Natural language processing (NLP) continues its rapid advance, leading some people to fear its latest results.
The research organization OpenAI published a blog post titled “Better Language Models and Their Implications” summarizing its progress on “predicting the next word, given all of the previous words within some text”. OpenAI calls its latest model GPT-2. Some samples of generated texts are very high quality, while some texts show that future improvements are needed. The uniqueness of GPT-2 is the fact that it was not trained on domain-specific datasets as is typical for most NLP models. Rather, GPT-2 was trained on popular links from readers on Reddit, as measured by karma ratings on the outbound links. OpenAI scraped 40GB of text from the Internet to use as training and testing data.
OpenAI was founded by some of the biggest names in the tech industry (Elon Musk and Sam Altman) to “freely collaborate” with others. But it is not only OpenAI that follows this ethos. The whole AI community has been built on the premise of sharing research and patents. The AI community was then surprised that OpenAI decided not to publish its full GPT-2 model. OpenAI claims that if GPT-2 was published, it could be easily misused, possibly by creating high-quality fake news. OpenAI decided to publish its smaller (and less accurate) versions of GPT-2 to the public.

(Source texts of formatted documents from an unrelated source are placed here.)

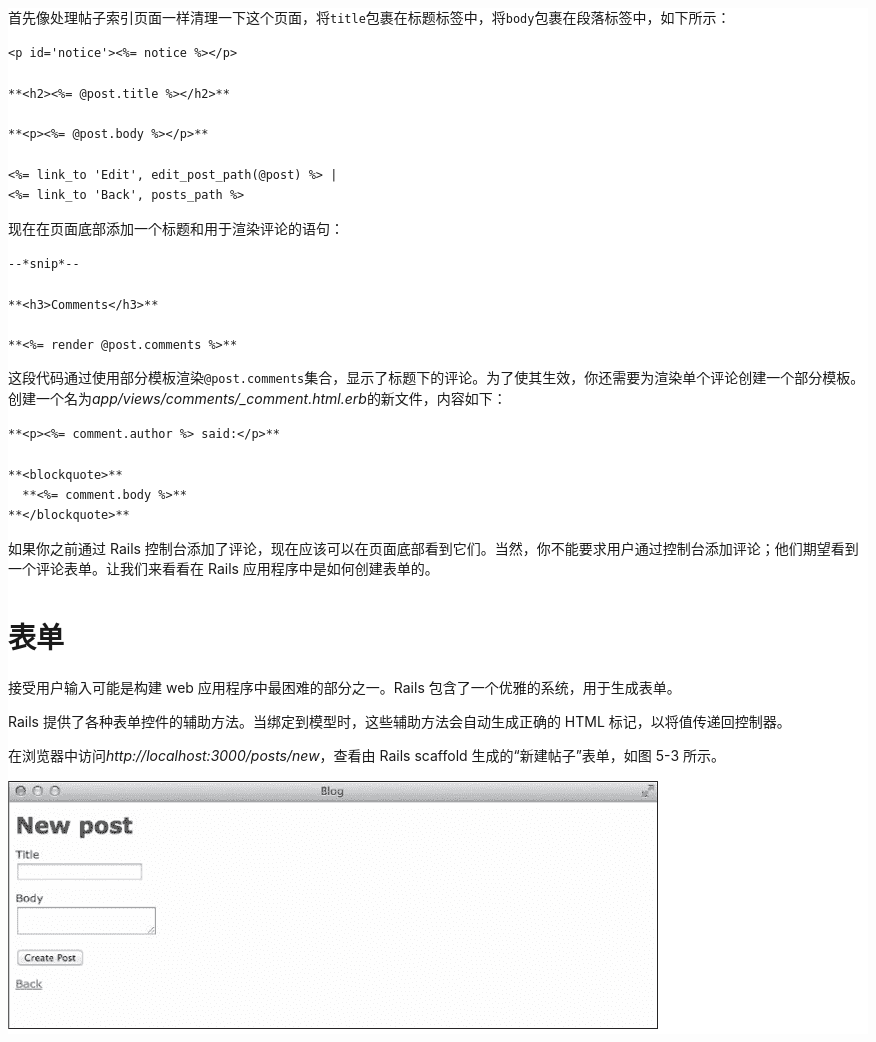 
首先像处理帖子索引页面一样清理一下这个页面，将`title`包裹在标题标签中，将`body`包裹在段落标签中，如下所示：

```
<p id='notice'><%= notice %></p>

**<h2><%= @post.title %></h2>**

**<p><%= @post.body %></p>**

<%= link_to 'Edit', edit_post_path(@post) %> |
<%= link_to 'Back', posts_path %>
```

现在在页面底部添加一个标题和用于渲染评论的语句：

```
--*snip*--

**<h3>Comments</h3>**

**<%= render @post.comments %>**
```

这段代码通过使用部分模板渲染`@post.comments`集合，显示了标题下的评论。为了使其生效，你还需要为渲染单个评论创建一个部分模板。创建一个名为*app/views/comments/_comment.html.erb*的新文件，内容如下：

```
**<p><%= comment.author %> said:</p>**

**<blockquote>**
  **<%= comment.body %>**
**</blockquote>**
```

如果你之前通过 Rails 控制台添加了评论，现在应该可以在页面底部看到它们。当然，你不能要求用户通过控制台添加评论；他们期望看到一个评论表单。让我们来看看在 Rails 应用程序中是如何创建表单的。

# 表单

接受用户输入可能是构建 web 应用程序中最困难的部分之一。Rails 包含了一个优雅的系统，用于生成表单。

Rails 提供了各种表单控件的辅助方法。当绑定到模型时，这些辅助方法会自动生成正确的 HTML 标记，以将值传递回控制器。

在浏览器中访问*http://localhost:3000/posts/new*，查看由 Rails scaffold 生成的“新建帖子”表单，如图 5-3 所示。

![新建帖子表单](img/httpatomoreillycomsourcenostarchimages2169072.png.jpg)
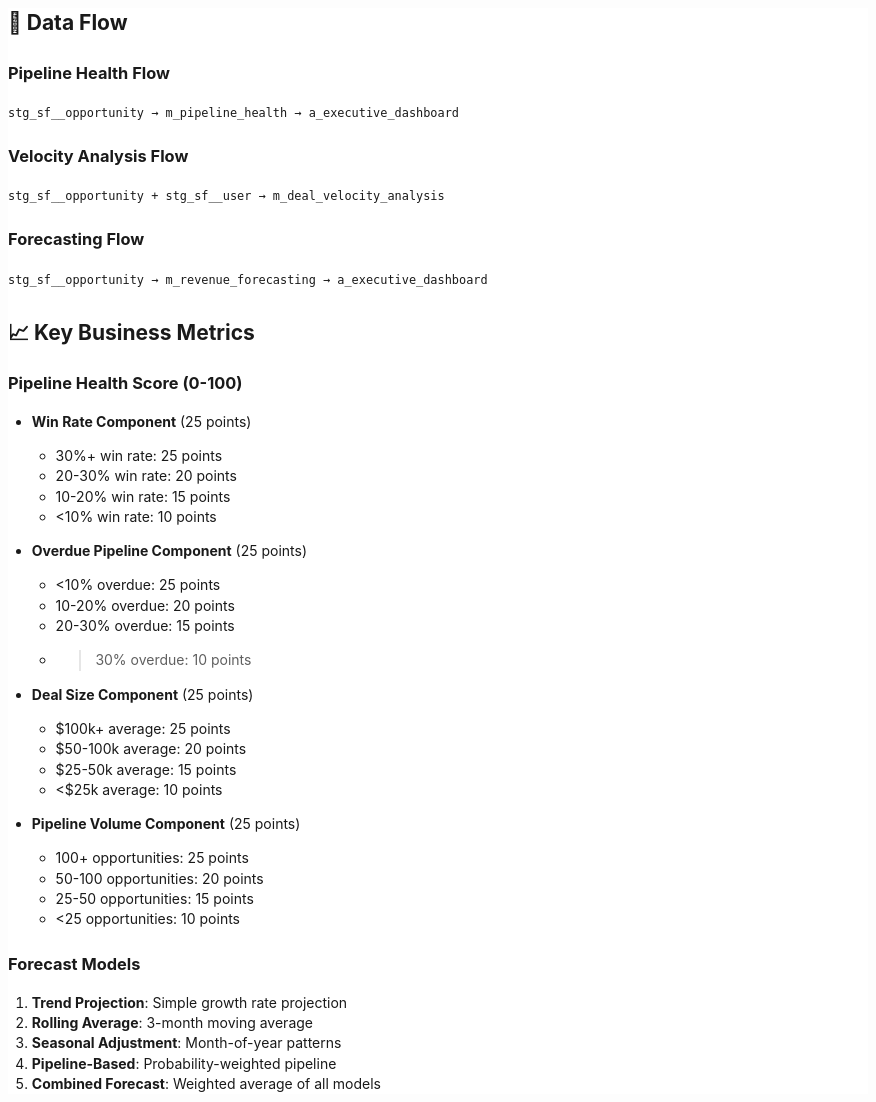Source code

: ## 🔄 **Data Flow**

### **Pipeline Health Flow**
```
stg_sf__opportunity → m_pipeline_health → a_executive_dashboard
```

### **Velocity Analysis Flow**
```
stg_sf__opportunity + stg_sf__user → m_deal_velocity_analysis
```

### **Forecasting Flow**
```
stg_sf__opportunity → m_revenue_forecasting → a_executive_dashboard
```

## 📈 **Key Business Metrics**

### **Pipeline Health Score (0-100)**
- **Win Rate Component** (25 points)
  - 30%+ win rate: 25 points
  - 20-30% win rate: 20 points
  - 10-20% win rate: 15 points
  - <10% win rate: 10 points

- **Overdue Pipeline Component** (25 points)
  - <10% overdue: 25 points
  - 10-20% overdue: 20 points
  - 20-30% overdue: 15 points
  - >30% overdue: 10 points

- **Deal Size Component** (25 points)
  - $100k+ average: 25 points
  - $50-100k average: 20 points
  - $25-50k average: 15 points
  - <$25k average: 10 points

- **Pipeline Volume Component** (25 points)
  - 100+ opportunities: 25 points
  - 50-100 opportunities: 20 points
  - 25-50 opportunities: 15 points
  - <25 opportunities: 10 points

### **Forecast Models**
1. **Trend Projection**: Simple growth rate projection
2. **Rolling Average**: 3-month moving average
3. **Seasonal Adjustment**: Month-of-year patterns
4. **Pipeline-Based**: Probability-weighted pipeline
5. **Combined Forecast**: Weighted average of all models
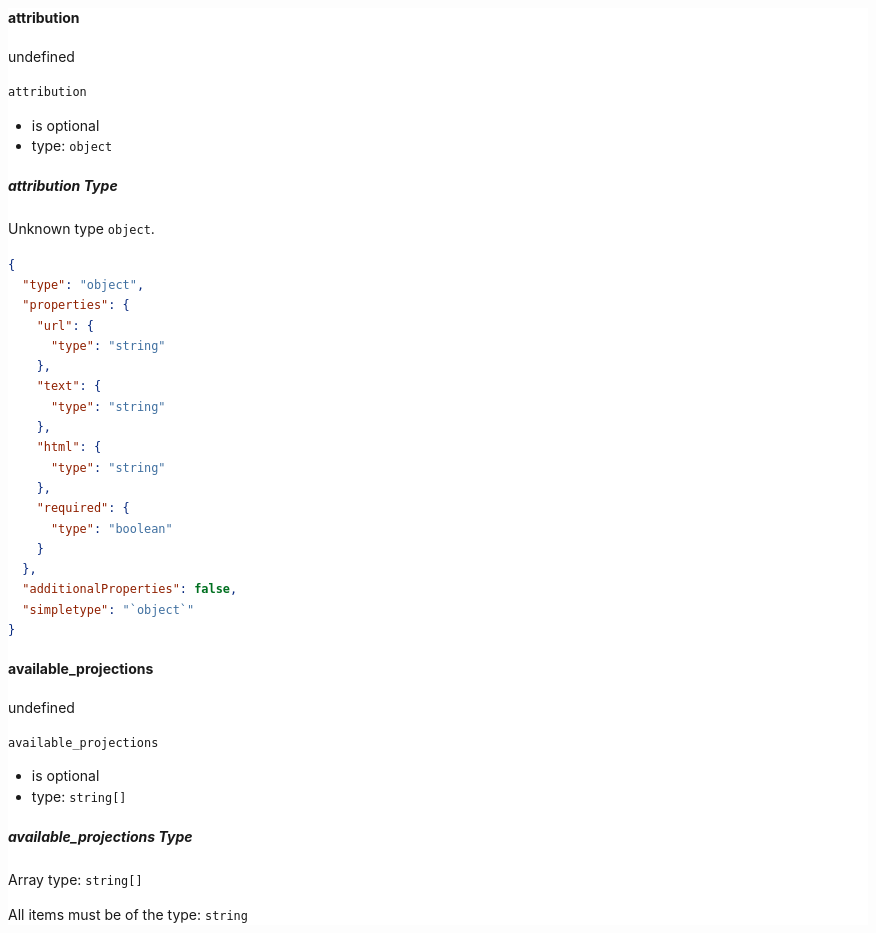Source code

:

#### attribution

undefined

`attribution`
* is optional
* type: `object`

##### attribution Type

Unknown type `object`.

```json
{
  "type": "object",
  "properties": {
    "url": {
      "type": "string"
    },
    "text": {
      "type": "string"
    },
    "html": {
      "type": "string"
    },
    "required": {
      "type": "boolean"
    }
  },
  "additionalProperties": false,
  "simpletype": "`object`"
}
```







#### available_projections

undefined

`available_projections`
* is optional
* type: `string[]`


##### available_projections Type


Array type: `string[]`

All items must be of the type:
`string`

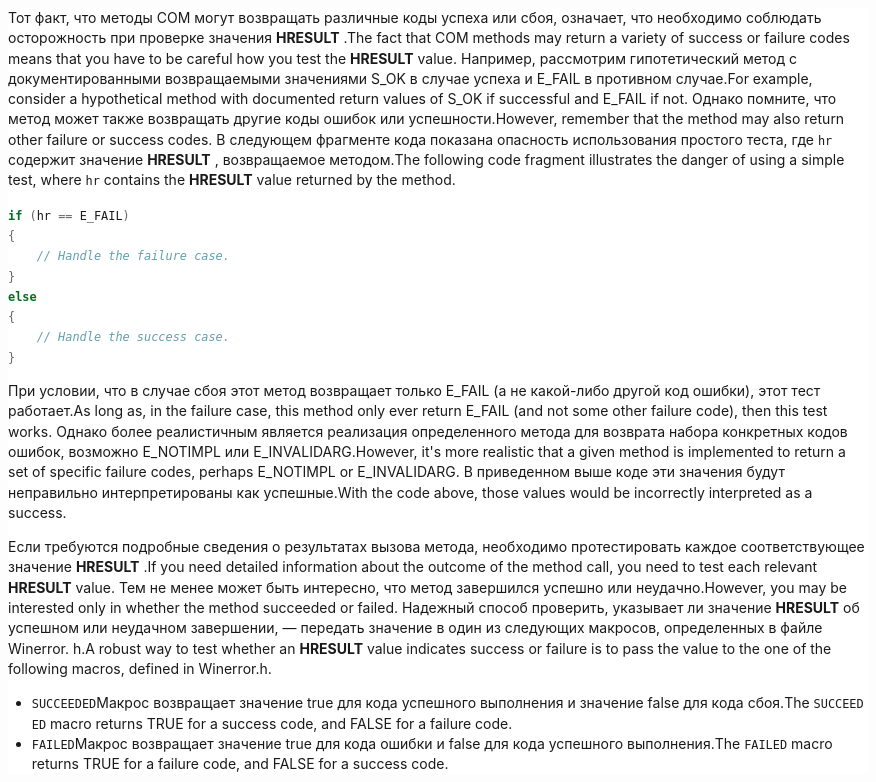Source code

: <span data-ttu-id="e7d1c-211">Тот факт, что методы COM могут возвращать различные коды успеха или сбоя, означает, что необходимо соблюдать осторожность при проверке значения **HRESULT** .</span><span class="sxs-lookup"><span data-stu-id="e7d1c-211">The fact that COM methods may return a variety of success or failure codes means that you have to be careful how you test the **HRESULT** value.</span></span> <span data-ttu-id="e7d1c-212">Например, рассмотрим гипотетический метод с документированными возвращаемыми значениями S_OK в случае успеха и E_FAIL в противном случае.</span><span class="sxs-lookup"><span data-stu-id="e7d1c-212">For example, consider a hypothetical method with documented return values of S_OK if successful and E_FAIL if not.</span></span> <span data-ttu-id="e7d1c-213">Однако помните, что метод может также возвращать другие коды ошибок или успешности.</span><span class="sxs-lookup"><span data-stu-id="e7d1c-213">However, remember that the method may also return other failure or success codes.</span></span> <span data-ttu-id="e7d1c-214">В следующем фрагменте кода показана опасность использования простого теста, где `hr` содержит значение **HRESULT** , возвращаемое методом.</span><span class="sxs-lookup"><span data-stu-id="e7d1c-214">The following code fragment illustrates the danger of using a simple test, where `hr` contains the **HRESULT** value returned by the method.</span></span>

```cpp
if (hr == E_FAIL)
{
    // Handle the failure case.
}
else
{
    // Handle the success case.
}  
```

<span data-ttu-id="e7d1c-215">При условии, что в случае сбоя этот метод возвращает только E_FAIL (а не какой-либо другой код ошибки), этот тест работает.</span><span class="sxs-lookup"><span data-stu-id="e7d1c-215">As long as, in the failure case, this method only ever return E_FAIL (and not some other failure code), then this test works.</span></span> <span data-ttu-id="e7d1c-216">Однако более реалистичным является реализация определенного метода для возврата набора конкретных кодов ошибок, возможно E_NOTIMPL или E_INVALIDARG.</span><span class="sxs-lookup"><span data-stu-id="e7d1c-216">However, it's more realistic that a given method is implemented to return a set of specific failure codes, perhaps E_NOTIMPL or E_INVALIDARG.</span></span> <span data-ttu-id="e7d1c-217">В приведенном выше коде эти значения будут неправильно интерпретированы как успешные.</span><span class="sxs-lookup"><span data-stu-id="e7d1c-217">With the code above, those values would be incorrectly interpreted as a success.</span></span>

<span data-ttu-id="e7d1c-218">Если требуются подробные сведения о результатах вызова метода, необходимо протестировать каждое соответствующее значение **HRESULT** .</span><span class="sxs-lookup"><span data-stu-id="e7d1c-218">If you need detailed information about the outcome of the method call, you need to test each relevant **HRESULT** value.</span></span> <span data-ttu-id="e7d1c-219">Тем не менее может быть интересно, что метод завершился успешно или неудачно.</span><span class="sxs-lookup"><span data-stu-id="e7d1c-219">However, you may be interested only in whether the method succeeded or failed.</span></span> <span data-ttu-id="e7d1c-220">Надежный способ проверить, указывает ли значение **HRESULT** об успешном или неудачном завершении, — передать значение в один из следующих макросов, определенных в файле Winerror. h.</span><span class="sxs-lookup"><span data-stu-id="e7d1c-220">A robust way to test whether an **HRESULT** value indicates success or failure is to pass the value to the one of the following macros, defined in Winerror.h.</span></span>

- <span data-ttu-id="e7d1c-221">`SUCCEEDED`Макрос возвращает значение true для кода успешного выполнения и значение false для кода сбоя.</span><span class="sxs-lookup"><span data-stu-id="e7d1c-221">The `SUCCEEDED` macro returns TRUE for a success code, and FALSE for a failure code.</span></span>
- <span data-ttu-id="e7d1c-222">`FAILED`Макрос возвращает значение true для кода ошибки и false для кода успешного выполнения.</span><span class="sxs-lookup"><span data-stu-id="e7d1c-222">The `FAILED` macro returns TRUE for a failure code, and FALSE for a success code.</span></span>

However, the original paper “Language Models are Unsupervised Multitask Learners” from OpenAI may contain enough details to replicate the full GPT-2 model, given enough time and money. It is estimated that training GPT-2 costs $40K in computing resources.
An AI student from Germany claims he did just that by replicating GPT-2 with the data he scraped using the same methodology as OpenAI. He wrote a blog post explaining that he will release the full model in a few weeks – unless somebody provides arguments to sway him from publishing. One may dismiss it as a publicity stunt until one notices the GitHub repo containing the whole NLP pipeline. It includes Python code for loading the data and for training TensorFlow models at various quality. The author also publishes trained smaller size models that are not as accurate as the large model. The author is kind enough to include examples of his predictions for the same samples published by OpenAI. He claims that, unlike OpenAI’s blog, he does not cherry pick examples.